ANALYSETEXT:
Forschungsbericht 2024 - Max-Planck-Institut für Geoanthropologie
Koevolutionäre Modellierung von Meeresspiegelanstieg und gesellschaftlichem Wandel
Meeresspiegelanstieg aufgrund nichtlinearer Veränderungen
Mit steigenden Treibhausgasemissionen und globaler Erwärmung verlieren die polaren Eisschilde zunehmend an Masse, und die Gefahr nichtlinearer und irreversibler Veränderungen nimmt zu. Dies liegt auch an selbstverstärkenden Rückkopplungen der Eisschilde in Wechselwirkung mit dem Ozean und der Atmosphäre: Wenn durch die Erwärmung mehr Eis an der Oberfläche schmilzt, sinkt diese in niedrigere Lagen ab, wo die umliegenden Temperaturen typischerweise wärmer sind, was wiederum zu verstärktem Schmelzen führen kann. Wird dabei eine kritische Temperatur überschritten, kann dies zu langfristigem, weitreichendem Eisverlust führen.

DATENÜBERSICHT:
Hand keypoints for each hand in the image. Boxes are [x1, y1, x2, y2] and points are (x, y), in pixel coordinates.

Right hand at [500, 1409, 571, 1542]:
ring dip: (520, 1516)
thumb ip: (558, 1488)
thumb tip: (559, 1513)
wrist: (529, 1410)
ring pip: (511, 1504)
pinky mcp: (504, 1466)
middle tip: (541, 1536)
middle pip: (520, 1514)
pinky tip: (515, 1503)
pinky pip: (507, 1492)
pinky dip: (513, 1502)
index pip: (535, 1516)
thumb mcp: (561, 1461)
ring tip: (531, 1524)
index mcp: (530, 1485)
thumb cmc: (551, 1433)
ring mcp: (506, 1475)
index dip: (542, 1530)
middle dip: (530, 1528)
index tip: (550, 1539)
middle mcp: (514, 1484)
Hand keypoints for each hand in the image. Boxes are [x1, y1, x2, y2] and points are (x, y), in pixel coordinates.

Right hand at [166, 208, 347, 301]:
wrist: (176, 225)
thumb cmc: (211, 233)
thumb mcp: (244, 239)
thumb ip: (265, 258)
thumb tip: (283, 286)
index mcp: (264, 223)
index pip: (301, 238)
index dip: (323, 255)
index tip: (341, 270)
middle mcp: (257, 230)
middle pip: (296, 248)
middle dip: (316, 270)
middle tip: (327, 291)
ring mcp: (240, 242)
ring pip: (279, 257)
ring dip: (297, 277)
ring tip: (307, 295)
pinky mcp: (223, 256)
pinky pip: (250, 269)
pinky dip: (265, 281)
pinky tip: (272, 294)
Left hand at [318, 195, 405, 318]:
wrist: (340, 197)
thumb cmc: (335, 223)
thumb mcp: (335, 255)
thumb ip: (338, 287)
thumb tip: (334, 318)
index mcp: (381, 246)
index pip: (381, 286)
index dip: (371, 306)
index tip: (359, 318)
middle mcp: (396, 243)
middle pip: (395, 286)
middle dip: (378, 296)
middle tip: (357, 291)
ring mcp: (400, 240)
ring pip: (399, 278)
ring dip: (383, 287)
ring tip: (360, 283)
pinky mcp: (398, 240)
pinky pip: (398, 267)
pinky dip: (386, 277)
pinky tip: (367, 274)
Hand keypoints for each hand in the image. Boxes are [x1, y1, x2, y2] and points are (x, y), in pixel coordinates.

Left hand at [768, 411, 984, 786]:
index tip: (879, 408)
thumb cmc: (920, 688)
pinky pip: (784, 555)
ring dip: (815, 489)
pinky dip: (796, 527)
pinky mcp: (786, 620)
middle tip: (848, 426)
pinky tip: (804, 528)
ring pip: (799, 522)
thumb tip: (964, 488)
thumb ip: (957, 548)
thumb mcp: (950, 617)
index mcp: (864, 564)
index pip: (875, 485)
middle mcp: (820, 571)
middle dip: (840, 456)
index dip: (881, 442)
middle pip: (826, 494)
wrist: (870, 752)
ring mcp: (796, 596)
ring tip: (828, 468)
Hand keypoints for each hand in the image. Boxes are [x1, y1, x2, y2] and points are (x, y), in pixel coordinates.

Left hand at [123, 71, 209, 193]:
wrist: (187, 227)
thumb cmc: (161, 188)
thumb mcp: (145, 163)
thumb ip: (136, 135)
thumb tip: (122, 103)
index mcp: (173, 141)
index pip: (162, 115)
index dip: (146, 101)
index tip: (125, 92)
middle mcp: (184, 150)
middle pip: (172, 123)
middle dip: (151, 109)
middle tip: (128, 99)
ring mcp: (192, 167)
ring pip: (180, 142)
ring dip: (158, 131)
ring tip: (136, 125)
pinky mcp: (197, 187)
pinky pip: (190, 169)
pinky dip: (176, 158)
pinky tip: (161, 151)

AUFGABENSTELLUNG:
Beantworte anhand des Textes zum Meeresspiegelanstieg kurz die folgenden Fragen:
(a) Welche Eisschilde verlieren mit steigenden Treibhausgasemissionen und globaler Erwärmung zunehmend an Masse?
(b) Wohin sinkt die Eisoberfläche ab, wenn durch die Erwärmung mehr Eis schmilzt?
(c) Wozu kann es führen, wenn eine kritische Temperatur überschritten wird?

LÖSUNG:
(a) Die polaren Eisschilde.
(b) In niedrigere Lagen, wo die umliegenden Temperaturen typischerweise wärmer sind.
(c) Zu langfristigem, weitreichendem Eisverlust.